How brands tackle sustainability messaging directly correlates to how much action consumers are willing to take, but what motivates people to act is anything that directly impacts them personally.
The “Effective Sustainability Communications: A Best Practice Guide for Brands & Marketers” report jointly released Wednesday by the New York University (NYU) Stern Center for Sustainable Business (CSB) and Edelman uncovers which environmental sustainability claims motivate consumers the most.
“At NYU Stern CSB, we have documented the growth in market share for sustainable products, but we need that growth to scale much faster through increased consumer demand and adoption from mainstream brands,” Tensie Whelan, founding director of NYU Stern CSB, said. “Together with Edelman, we have identified a roadmap for how to commercialize sustainability through effective communications—what to say, where to say it and to whom.”
Exclusively premiered at the Cannes Lions Festival by Randi Kronthal-Sacco, senior scholar at NYU Stern CSB, and Edelman CEO Richard Edelman, the study was done in partnership with nine global brands spanning apparel, food and beverage, technology, household items and personal care, including The North Face. It showed that by dissecting the top-performing claims across all nine brands, researchers could extract best practices for marketers to use to unlock the potential of action-based sustainability messaging to drive growth.
“We’ve demonstrated the commercial case for sustainability for mainstream brands. The sustainability amplifier effect is real and can help brands reach and engage more people,” Kronthal-Sacco said. “We hope this mobilizes brands and marketers to act and put sustainability at the core of business strategy, innovation and communications.
Results demonstrated that effective sustainability messages have a “powerful amplifier effect,” increasing brand reach and relevance by 24-33 percentage points compared with a high-performing category message alone. Responses from the 2,700 survey respondents showed that many consumers are attracted to simple, jargon-free sustainability messages that relate to them and their world. The results also showed that the top-performing claims had no demonstrable demographic or psychographic differences or political polarization.
“Every leader thinking twice about sustainability on the grounds of it being ‘divisive’ needs to know this: If you communicate sustainability the right way, it will appeal across political affiliation, income, gender, education levels and age groups,” the Edelman CEO said. “Sustainability is an amplifier and if brands embrace it, we can exponentially increase growth and trust.”
The sustainability claims that resonated the most were those that protected human health, saved money and produced less waste. Next were those that consider local farmers, followed by messages talking about children and future generations. Animal health was next in line, with sustainable supply chains—specifically, the terms “sustainably sourced” and “sustainably produced”—en suite. Local sourcing of products and their ingredients are another area of interest.

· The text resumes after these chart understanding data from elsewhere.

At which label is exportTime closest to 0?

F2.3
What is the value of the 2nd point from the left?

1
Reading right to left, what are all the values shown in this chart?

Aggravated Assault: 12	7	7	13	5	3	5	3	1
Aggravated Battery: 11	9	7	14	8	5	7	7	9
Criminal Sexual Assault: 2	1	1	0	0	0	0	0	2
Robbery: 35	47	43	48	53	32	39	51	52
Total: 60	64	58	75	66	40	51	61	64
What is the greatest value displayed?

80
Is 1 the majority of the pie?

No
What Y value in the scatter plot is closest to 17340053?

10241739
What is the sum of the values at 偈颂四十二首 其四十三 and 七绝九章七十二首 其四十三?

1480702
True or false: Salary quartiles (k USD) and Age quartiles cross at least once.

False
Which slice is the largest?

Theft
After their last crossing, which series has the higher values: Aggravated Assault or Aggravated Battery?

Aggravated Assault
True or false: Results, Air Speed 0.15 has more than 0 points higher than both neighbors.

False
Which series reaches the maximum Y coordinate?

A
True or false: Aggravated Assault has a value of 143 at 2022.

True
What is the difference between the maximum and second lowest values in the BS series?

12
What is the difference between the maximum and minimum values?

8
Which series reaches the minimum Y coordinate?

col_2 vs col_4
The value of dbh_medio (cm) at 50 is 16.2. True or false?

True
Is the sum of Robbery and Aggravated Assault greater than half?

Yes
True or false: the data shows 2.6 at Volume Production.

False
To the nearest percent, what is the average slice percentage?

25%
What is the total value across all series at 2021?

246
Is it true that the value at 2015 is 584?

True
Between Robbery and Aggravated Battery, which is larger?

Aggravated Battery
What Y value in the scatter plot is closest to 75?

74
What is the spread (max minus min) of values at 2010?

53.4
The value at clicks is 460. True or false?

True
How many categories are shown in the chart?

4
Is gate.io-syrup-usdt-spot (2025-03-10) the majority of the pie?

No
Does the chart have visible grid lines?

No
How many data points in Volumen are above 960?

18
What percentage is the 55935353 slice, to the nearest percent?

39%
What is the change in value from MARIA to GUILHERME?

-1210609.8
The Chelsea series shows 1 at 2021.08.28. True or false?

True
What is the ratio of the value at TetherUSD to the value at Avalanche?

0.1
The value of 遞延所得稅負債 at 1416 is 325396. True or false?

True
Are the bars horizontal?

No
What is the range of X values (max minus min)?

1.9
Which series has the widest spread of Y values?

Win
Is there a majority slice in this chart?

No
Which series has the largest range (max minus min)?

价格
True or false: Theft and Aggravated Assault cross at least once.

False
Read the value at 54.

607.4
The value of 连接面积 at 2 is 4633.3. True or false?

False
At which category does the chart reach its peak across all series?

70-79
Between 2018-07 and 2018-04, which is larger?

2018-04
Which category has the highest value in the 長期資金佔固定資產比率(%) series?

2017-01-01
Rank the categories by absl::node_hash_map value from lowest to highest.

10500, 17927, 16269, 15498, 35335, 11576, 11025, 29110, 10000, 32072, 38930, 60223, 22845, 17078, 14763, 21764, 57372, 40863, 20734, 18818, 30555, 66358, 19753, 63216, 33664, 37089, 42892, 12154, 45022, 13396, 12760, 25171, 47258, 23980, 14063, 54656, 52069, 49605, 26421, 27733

The sustainability claims that didn’t go over quite as well include those that veer into scientific territory—for example, air pollution, regenerative ingredients or carbon neutrality. Consumers also care less about the scientific causes behind sustainability unless they are tied to a reason to care, for example, only caring about air pollution if it means cleaner air for them to breathe. Traceability was also a lower resonating claim, as was certification. Plus, consumers only care about packaging if it’s made of 100 percent recycled materials, the study found, or if the packaging claim includes a reason why the consumer should care.
While strong claims performed well across demographic and psychological cohorts, the environmental claims were of particular interest to Gen Z and Democrats.
The biggest takeaway? Unless brands can give consumers a personalized reason to act, efforts will be brushed aside.